[Collected data]
-------------------------
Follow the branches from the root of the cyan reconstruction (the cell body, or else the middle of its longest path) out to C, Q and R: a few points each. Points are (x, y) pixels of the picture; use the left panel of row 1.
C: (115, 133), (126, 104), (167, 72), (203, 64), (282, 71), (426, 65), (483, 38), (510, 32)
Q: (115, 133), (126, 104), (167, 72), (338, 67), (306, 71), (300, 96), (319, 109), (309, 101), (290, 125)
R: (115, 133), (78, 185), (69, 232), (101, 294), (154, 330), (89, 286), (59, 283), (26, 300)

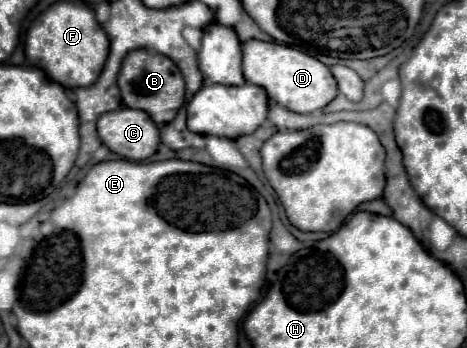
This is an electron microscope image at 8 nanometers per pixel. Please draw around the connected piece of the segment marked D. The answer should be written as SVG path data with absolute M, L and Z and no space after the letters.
M251 39L243 43L243 75L249 83L261 85L271 101L293 113L313 113L323 109L337 95L337 81L325 63L293 47L273 41L265 43Z

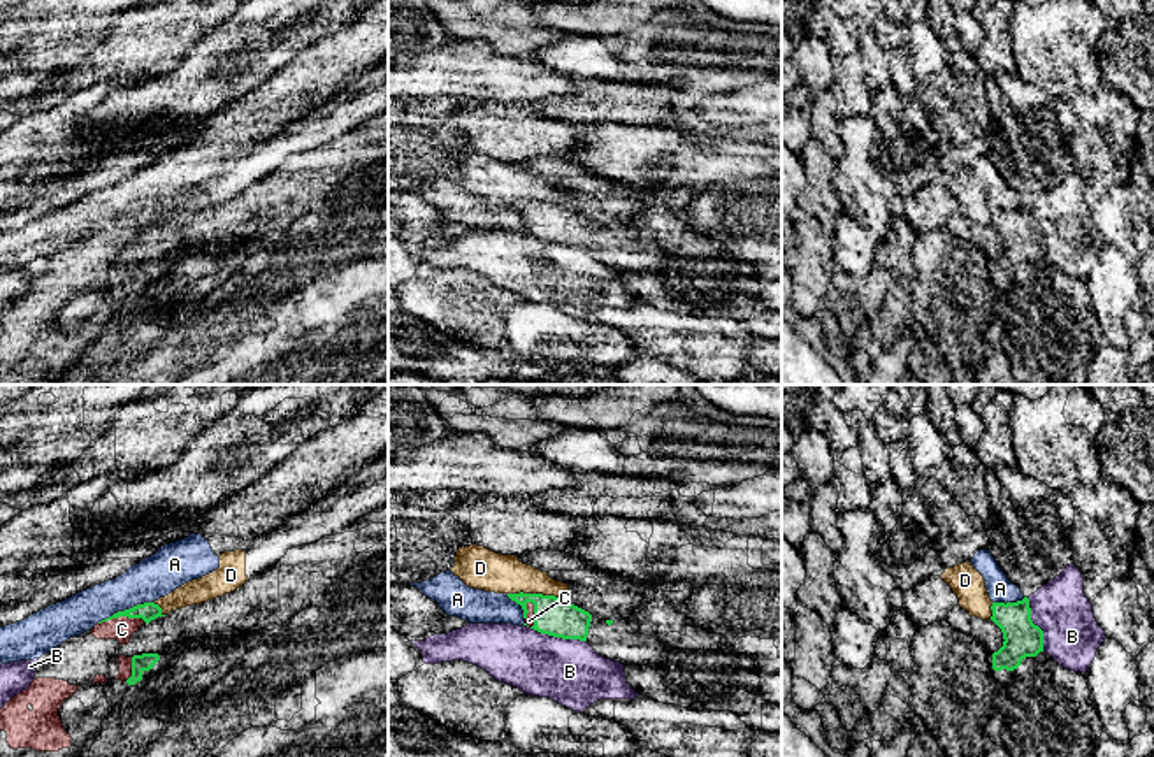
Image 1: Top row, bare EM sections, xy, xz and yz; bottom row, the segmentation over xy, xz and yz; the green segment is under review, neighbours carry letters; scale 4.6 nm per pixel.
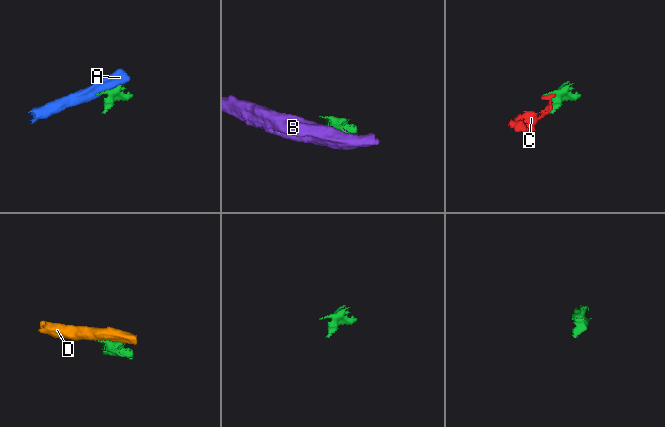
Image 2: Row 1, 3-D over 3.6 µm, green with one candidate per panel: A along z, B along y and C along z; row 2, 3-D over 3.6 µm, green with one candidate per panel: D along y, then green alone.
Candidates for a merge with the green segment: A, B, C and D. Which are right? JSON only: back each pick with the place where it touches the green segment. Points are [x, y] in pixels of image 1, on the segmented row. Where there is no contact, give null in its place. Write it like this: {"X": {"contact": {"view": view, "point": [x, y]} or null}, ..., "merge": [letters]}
{"C": {"contact": {"view": "xy", "point": [122, 615]}}, "merge": ["C"]}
-------------------------
Reproduce the lines from the one with "Image 1: Top" through the end of the data, keeping both end lines, adding nothing, and dropping any pictures.

Image 1: Top row, bare EM sections, xy, xz and yz; bottom row, the segmentation over xy, xz and yz; the green segment is under review, neighbours carry letters; scale 4.6 nm per pixel.
Image 2: Row 1, 3-D over 3.6 µm, green with one candidate per panel: A along z, B along y and C along z; row 2, 3-D over 3.6 µm, green with one candidate per panel: D along y, then green alone.
Candidates for a merge with the green segment: A, B, C and D. Which are right? JSON only: back each pick with the place where it touches the green segment. Points are [x, y] in pixels of image 1, on the segmented row. Where there is no contact, give null in its place. Write it like this: {"X": {"contact": {"view": view, "point": [x, y]} or null}, ..., "merge": [letters]}
{"C": {"contact": {"view": "xy", "point": [122, 615]}}, "merge": ["C"]}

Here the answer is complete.